Exercise objective — For each entry, repeat the text exactly and omit any picture it holds.

BEGIN Given records

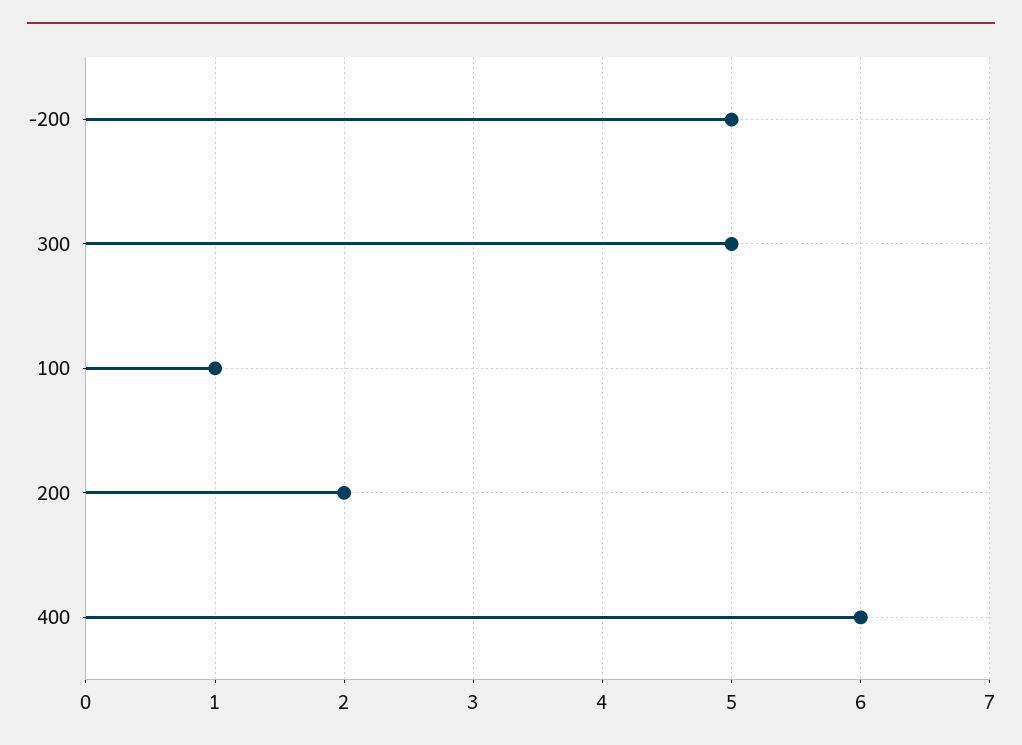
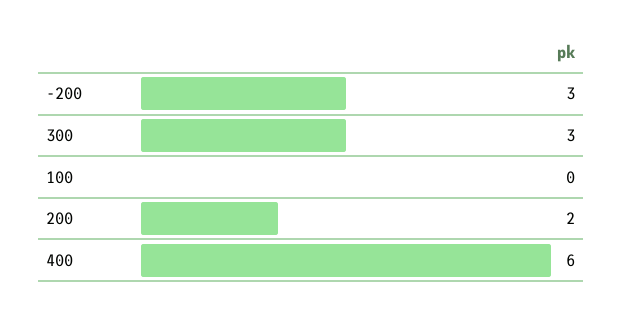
-200: 5 -> 3
300: 5 -> 3
100: 1 -> 0

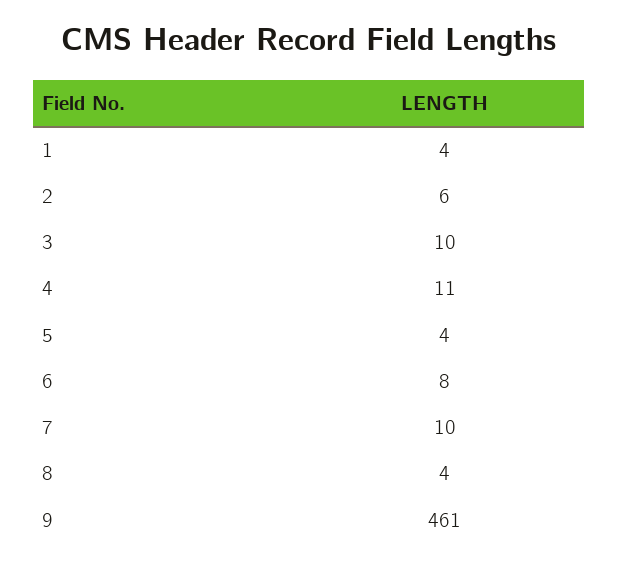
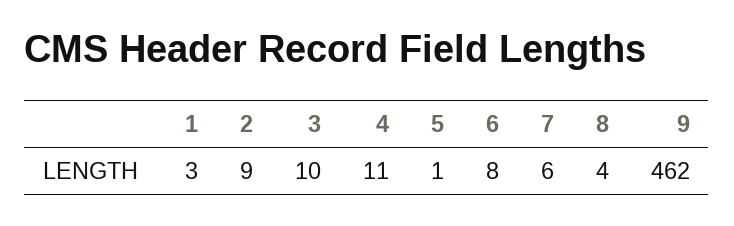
1: 4 -> 3
2: 6 -> 9
5: 4 -> 1
7: 10 -> 6
9: 461 -> 462

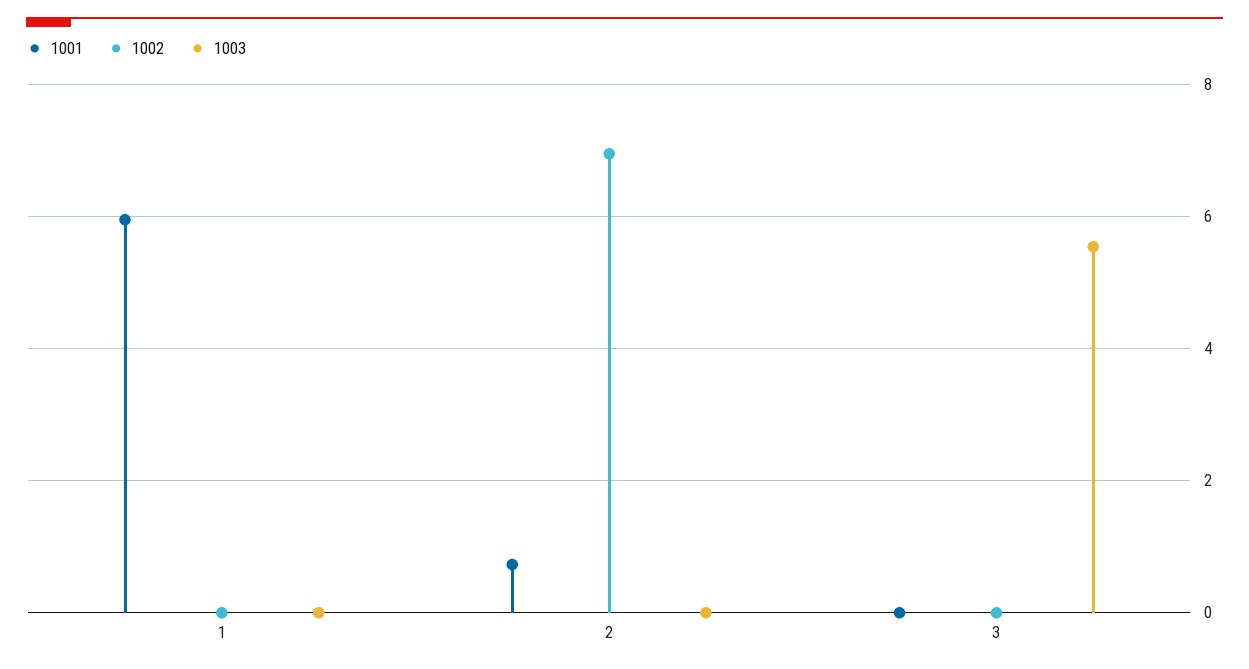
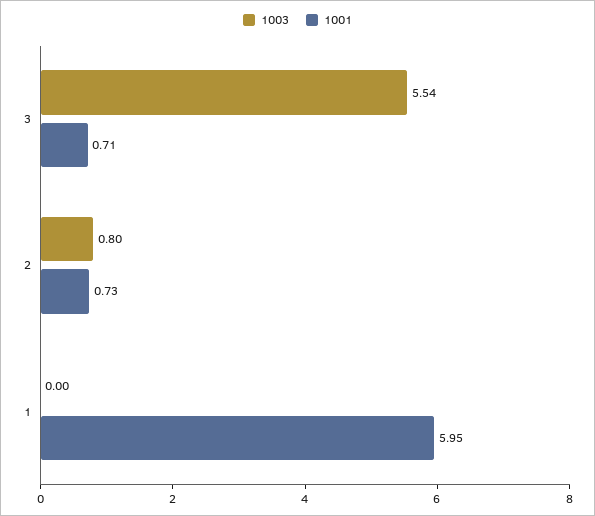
1002, 1: 0 -> none
1002, 2: 7 -> none
1003, 2: 0 -> 0.8
1001, 3: 0 -> 0.71
1002, 3: 0 -> none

END Given records

Result for this task —
-200: 5 -> 3
300: 5 -> 3
100: 1 -> 0

1: 4 -> 3
2: 6 -> 9
5: 4 -> 1
7: 10 -> 6
9: 461 -> 462

1002, 1: 0 -> none
1002, 2: 7 -> none
1003, 2: 0 -> 0.8
1001, 3: 0 -> 0.71
1002, 3: 0 -> none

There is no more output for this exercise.